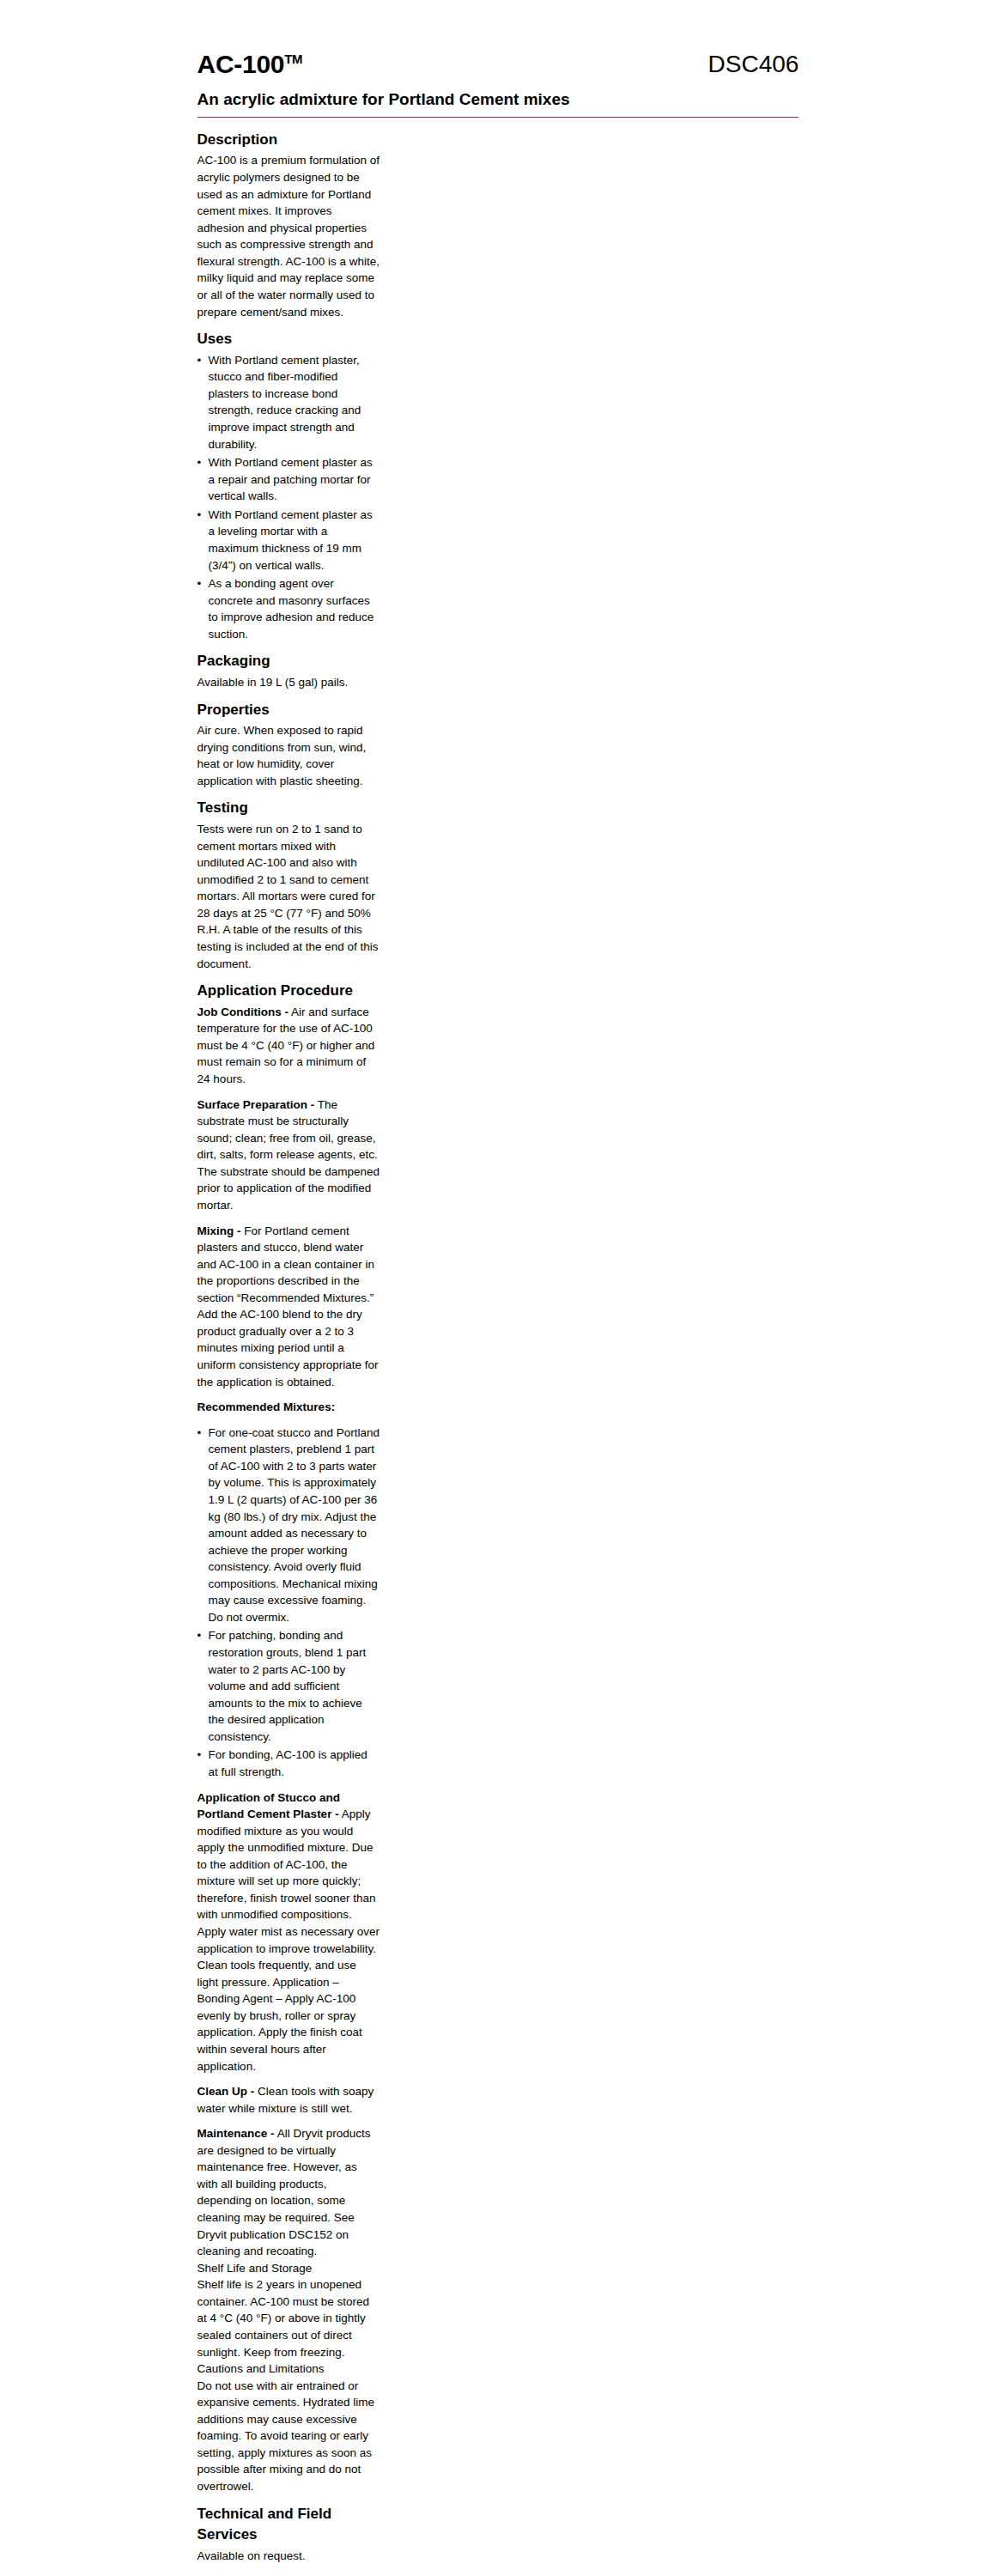AC-100TM
DSC406
An acrylic admixture for Portland Cement mixes
Description
AC-100 is a premium formulation of acrylic polymers designed to be used as an admixture for Portland cement mixes. It improves adhesion and physical properties such as compressive strength and flexural strength. AC-100 is a white, milky liquid and may replace some or all of the water normally used to prepare cement/sand mixes.
Uses
With Portland cement plaster, stucco and fiber-modified plasters to increase bond strength, reduce cracking and improve impact strength and durability.
With Portland cement plaster as a repair and patching mortar for vertical walls.
With Portland cement plaster as a leveling mortar with a maximum thickness of 19 mm (3/4”) on vertical walls.
As a bonding agent over concrete and masonry surfaces to improve adhesion and reduce suction.
Packaging
Available in 19 L (5 gal) pails.
Properties
Air cure. When exposed to rapid drying conditions from sun, wind, heat or low humidity, cover application with plastic sheeting.
Testing
Tests were run on 2 to 1 sand to cement mortars mixed with undiluted AC-100 and also with unmodified 2 to 1 sand to cement mortars. All mortars were cured for 28 days at 25 °C (77 °F) and 50% R.H. A table of the results of this testing is included at the end of this document.
Application Procedure
Job Conditions - Air and surface temperature for the use of AC-100 must be 4 °C (40 °F) or higher and must remain so for a minimum of 24 hours.
Surface Preparation - The substrate must be structurally sound; clean; free from oil, grease, dirt, salts, form release agents, etc. The substrate should be dampened prior to application of the modified mortar.
Mixing - For Portland cement plasters and stucco, blend water and AC-100 in a clean container in the proportions described in the section “Recommended Mixtures.” Add the AC-100 blend to the dry product gradually over a 2 to 3 minutes mixing period until a uniform consistency appropriate for the application is obtained.
Recommended Mixtures:
For one-coat stucco and Portland cement plasters, preblend 1 part of AC-100 with 2 to 3 parts water by volume. This is approximately 1.9 L (2 quarts) of AC-100 per 36 kg (80 lbs.) of dry mix. Adjust the amount added as necessary to achieve the proper working consistency. Avoid overly fluid compositions. Mechanical mixing may cause excessive foaming. Do not overmix.
For patching, bonding and restoration grouts, blend 1 part water to 2 parts AC-100 by volume and add sufficient amounts to the mix to achieve the desired application consistency.
For bonding, AC-100 is applied at full strength.
Application of Stucco and Portland Cement Plaster - Apply modified mixture as you would apply the unmodified mixture. Due to the addition of AC-100, the mixture will set up more quickly; therefore, finish trowel sooner than with unmodified compositions. Apply water mist as necessary over application to improve trowelability. Clean tools frequently, and use light pressure. Application – Bonding Agent – Apply AC-100 evenly by brush, roller or spray application. Apply the finish coat within several hours after application.
Clean Up - Clean tools with soapy water while mixture is still wet.
Maintenance - All Dryvit products are designed to be virtually maintenance free. However, as with all building products, depending on location, some cleaning may be required. See Dryvit publication DSC152 on cleaning and recoating.
Shelf Life and Storage
Shelf life is 2 years in unopened container. AC-100 must be stored at 4 °C (40 °F) or above in tightly sealed containers out of direct sunlight. Keep from freezing.
Cautions and Limitations
Do not use with air entrained or expansive cements. Hydrated lime additions may cause excessive foaming. To avoid tearing or early setting, apply mixtures as soon as possible after mixing and do not overtrowel.
Technical and Field Services
Available on request.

######

WHAT NEEDS TO BE DONE
Copy every record verbatim while leaving each picture out.

TASK RESULT
AC-100TM
DSC406
An acrylic admixture for Portland Cement mixes
Description
AC-100 is a premium formulation of acrylic polymers designed to be used as an admixture for Portland cement mixes. It improves adhesion and physical properties such as compressive strength and flexural strength. AC-100 is a white, milky liquid and may replace some or all of the water normally used to prepare cement/sand mixes.
Uses
With Portland cement plaster, stucco and fiber-modified plasters to increase bond strength, reduce cracking and improve impact strength and durability.
With Portland cement plaster as a repair and patching mortar for vertical walls.
With Portland cement plaster as a leveling mortar with a maximum thickness of 19 mm (3/4”) on vertical walls.
As a bonding agent over concrete and masonry surfaces to improve adhesion and reduce suction.
Packaging
Available in 19 L (5 gal) pails.
Properties
Air cure. When exposed to rapid drying conditions from sun, wind, heat or low humidity, cover application with plastic sheeting.
Testing
Tests were run on 2 to 1 sand to cement mortars mixed with undiluted AC-100 and also with unmodified 2 to 1 sand to cement mortars. All mortars were cured for 28 days at 25 °C (77 °F) and 50% R.H. A table of the results of this testing is included at the end of this document.
Application Procedure
Job Conditions - Air and surface temperature for the use of AC-100 must be 4 °C (40 °F) or higher and must remain so for a minimum of 24 hours.
Surface Preparation - The substrate must be structurally sound; clean; free from oil, grease, dirt, salts, form release agents, etc. The substrate should be dampened prior to application of the modified mortar.
Mixing - For Portland cement plasters and stucco, blend water and AC-100 in a clean container in the proportions described in the section “Recommended Mixtures.” Add the AC-100 blend to the dry product gradually over a 2 to 3 minutes mixing period until a uniform consistency appropriate for the application is obtained.
Recommended Mixtures:
For one-coat stucco and Portland cement plasters, preblend 1 part of AC-100 with 2 to 3 parts water by volume. This is approximately 1.9 L (2 quarts) of AC-100 per 36 kg (80 lbs.) of dry mix. Adjust the amount added as necessary to achieve the proper working consistency. Avoid overly fluid compositions. Mechanical mixing may cause excessive foaming. Do not overmix.
For patching, bonding and restoration grouts, blend 1 part water to 2 parts AC-100 by volume and add sufficient amounts to the mix to achieve the desired application consistency.
For bonding, AC-100 is applied at full strength.
Application of Stucco and Portland Cement Plaster - Apply modified mixture as you would apply the unmodified mixture. Due to the addition of AC-100, the mixture will set up more quickly; therefore, finish trowel sooner than with unmodified compositions. Apply water mist as necessary over application to improve trowelability. Clean tools frequently, and use light pressure. Application – Bonding Agent – Apply AC-100 evenly by brush, roller or spray application. Apply the finish coat within several hours after application.
Clean Up - Clean tools with soapy water while mixture is still wet.
Maintenance - All Dryvit products are designed to be virtually maintenance free. However, as with all building products, depending on location, some cleaning may be required. See Dryvit publication DSC152 on cleaning and recoating.
Shelf Life and Storage
Shelf life is 2 years in unopened container. AC-100 must be stored at 4 °C (40 °F) or above in tightly sealed containers out of direct sunlight. Keep from freezing.
Cautions and Limitations
Do not use with air entrained or expansive cements. Hydrated lime additions may cause excessive foaming. To avoid tearing or early setting, apply mixtures as soon as possible after mixing and do not overtrowel.
Technical and Field Services
Available on request.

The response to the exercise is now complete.